What could happen that would invalidate this narrative?
  • The successful ramp-up of locally produced EV models like the EX30 and upcoming EX60, supported by advanced cost-saving technologies (mega casting, cell-to-body, in-house e-motors), positions Volvo for improved margins and increased volumes as tariffs and supply chain issues are mitigated; this may drive topline revenue growth and strengthen net margins over the medium term.
  • The SEK 18 billion turnaround program, including significant variable and indirect cost reductions and a sharp focus on working capital and CapEx optimization, is already yielding strong positive cash flow; if fully implemented, these initiatives will structurally lower the company's cost base, supporting a recovery in profitability, free cash flow, and earnings.
  • Expansion in key regions such as China and the U.S.-particularly through increased local autonomy, new product offerings tailored for local demand, and manufacturing regionally (e.g., moving XC60 production to Charleston)-could drive a return to volume growth and enhance overall revenue, reducing the risks associated with global trade tensions and tariffs.
  • Strategic partnerships with Geely (platform sharing, part/component procurement) and Polestar (joint engineering and manufacturing) are creating new growth opportunities, enhancing Volvo's technological differentiation, broadening its product portfolio, and enabling lower R&D and procurement costs, which could improve gross margins and operating leverage.
  • Profitability from emissions credit sales in Europe, coupled with a strong pipeline of electrified products, provides additional recurring revenue streams, while stricter EU fleet emission standards offer ongoing margin uplift; this bolsters earnings resilience as regulatory headwinds for combustion vehicles intensify across the industry.

Valuation

How have all the factors above been brought together to estimate a fair value?
  • The analysts have a consensus price target of SEK17.76 for Volvo Car AB (publ.) based on their expectations of its future earnings growth, profit margins and other risk factors. However, there is a degree of disagreement amongst analysts, with the most bullish reporting a price target of SEK20.1, and the most bearish reporting a price target of just SEK14.0.
  • In order for you to agree with the analyst's consensus, you'd need to believe that by 2028, revenues will be SEK413.0 billion, earnings will come to SEK17.7 billion, and it would be trading on a PE ratio of 3.9x, assuming you use a discount rate of 10.1%.
  • Given the current share price of SEK20.62, the analyst price target of SEK17.76 is 16.1% lower. Despite analysts expecting the underlying buisness to improve, they seem to believe the market's expectations are too high.
  • We always encourage you to reach your own conclusions though. So sense check these analyst numbers against your own assumptions and expectations based on your understanding of the business and what you believe is probable.
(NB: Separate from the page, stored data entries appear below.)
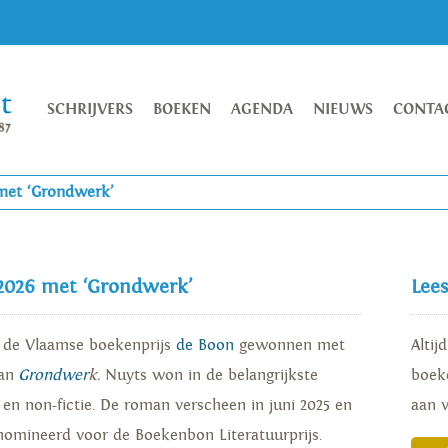
SCHRIJVERS
BOEKEN
AGENDA
NIEUWS
CONTA
 met ‘Grondwerk’
 2026 met ‘Grondwerk’
Lee
 de Vlaamse boekenprijs
de Boon
gewonnen met
Altij
man
Grondwer
k.
Nuyts won in de belangrijkste
boeke
e en non-fictie. De roman verscheen in juni 2025 en
aan 
nomineerd voor de Boekenbon Literatuurprijs.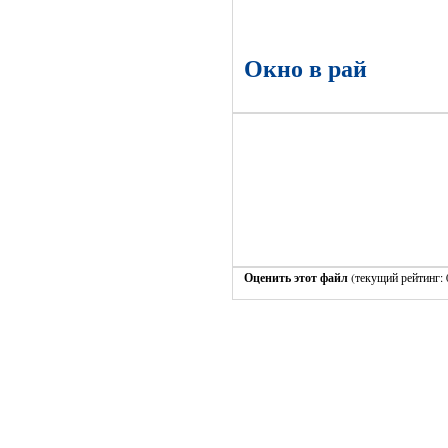
Окно в рай
Оценить этот файл
(текущий рейтинг: 0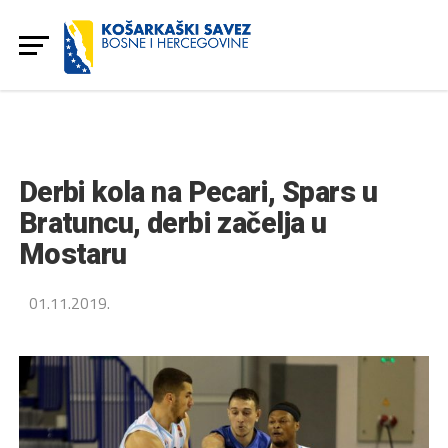
Derbi kola na Pecari, Spars u
Bratuncu, derbi začelja u
Mostaru
01.11.2019.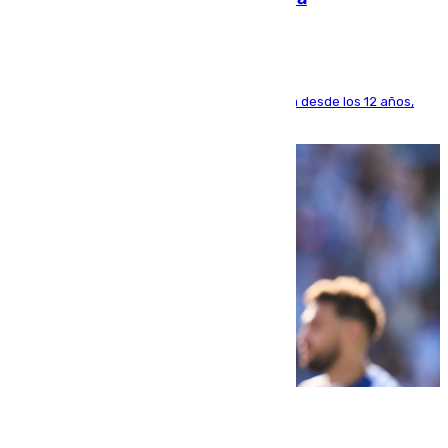
El lateral de Montequinto, formado en el Sevilla desde los 12 años,
pone rumbo a Inglaterra
07.08.2026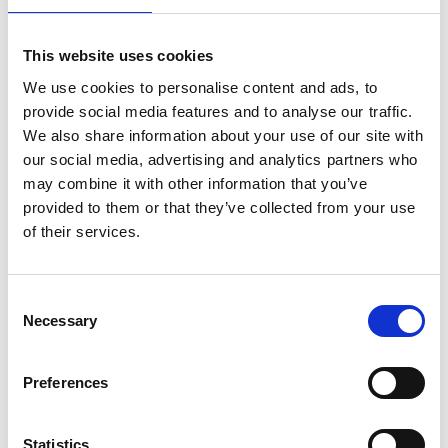
This website uses cookies
We use cookies to personalise content and ads, to
provide social media features and to analyse our traffic.
We also share information about your use of our site with
our social media, advertising and analytics partners who
may combine it with other information that you’ve
provided to them or that they’ve collected from your use
of their services.
August 27, 2025
Sage lancerer The Luxe Brewer™
Consent
Thermal – 12 kopper kaffe på bare 7
Necessary
Selection
minutter
Sage lancerer The Luxe Brewer™ Thermal
– 12 kopper kaffe på bare 7 minutter
Preferences
Læs mere
Statistics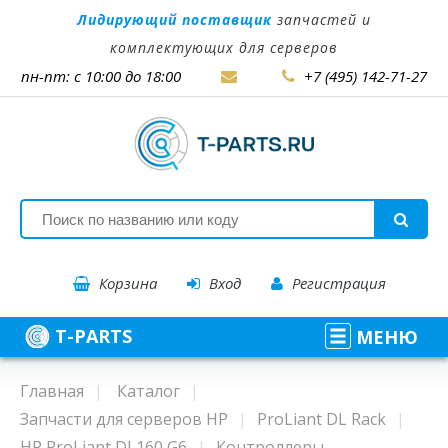
Лидирующий поставщик
запчастей и
комплектующих для серверов
пн-пт: с 10:00 до 18:00
+7 (495) 142-71-27
Корзина
Вход
Регистрация
T-PARTS
МЕНЮ
Главная
Каталог
Запчасти для серверов HP
ProLiant DL Rack
HP ProLiant DL160 G6
Контроллеры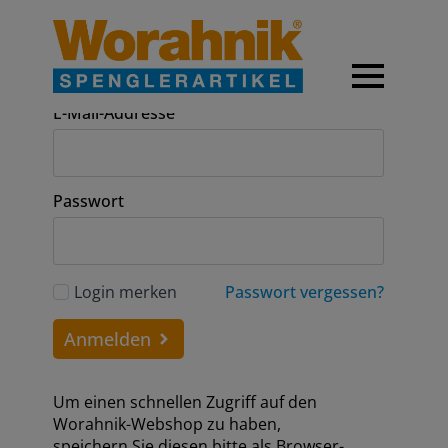
Anmeldung
E-Mail-Addresse
Passwort
Login merken
Passwort vergessen?
Anmelden
Um einen schnellen Zugriff auf den
Worahnik-Webshop zu haben,
speichern Sie diesen bitte als Browser-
How well do narratives help inform your perspective?

Disclaimer

AnalystConsensusTarget is a tool utilizing a Large Language Model (LLM) that ingests data on consensus price targets, forecasted revenue and earnings figures, as well as the transcripts of earnings calls to produce qualitative analysis. The narratives produced by AnalystConsensusTarget are general in nature and are based solely on analyst data and publicly-available material published by the respective companies. These scenarios are not indicative of the company's future performance and are exploratory in nature. Simply Wall St has no position in the company(s) mentioned. Simply Wall St may provide the securities issuer or related entities with website advertising services for a fee, on an arm's length basis. These relationships have no impact on the way we conduct our business, the content we host, or how our content is served to users. The price targets and estimates used are consensus data, and do not constitute a recommendation to buy or sell any stock, and they do not take account of your objectives, or your financial situation. Note that AnalystConsensusTarget's analysis may not factor in the latest price-sensitive company announcements or qualitative material.